What this task involves >> Once you have read the data below, set it all down again exactly.

Dataset records >>
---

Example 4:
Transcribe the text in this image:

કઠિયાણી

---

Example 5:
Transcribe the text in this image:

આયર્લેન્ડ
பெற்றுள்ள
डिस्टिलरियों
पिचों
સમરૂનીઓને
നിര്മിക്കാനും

Solution >>
---

Example 4:
Transcribe the text in this image:

કઠિયાણી

---

Example 5:
Transcribe the text in this image:

આયર્લેન્ડ
பெற்றுள்ள
डिस्टिलरियों
पिचों
સમરૂનીઓને
നിര്മിക്കാനും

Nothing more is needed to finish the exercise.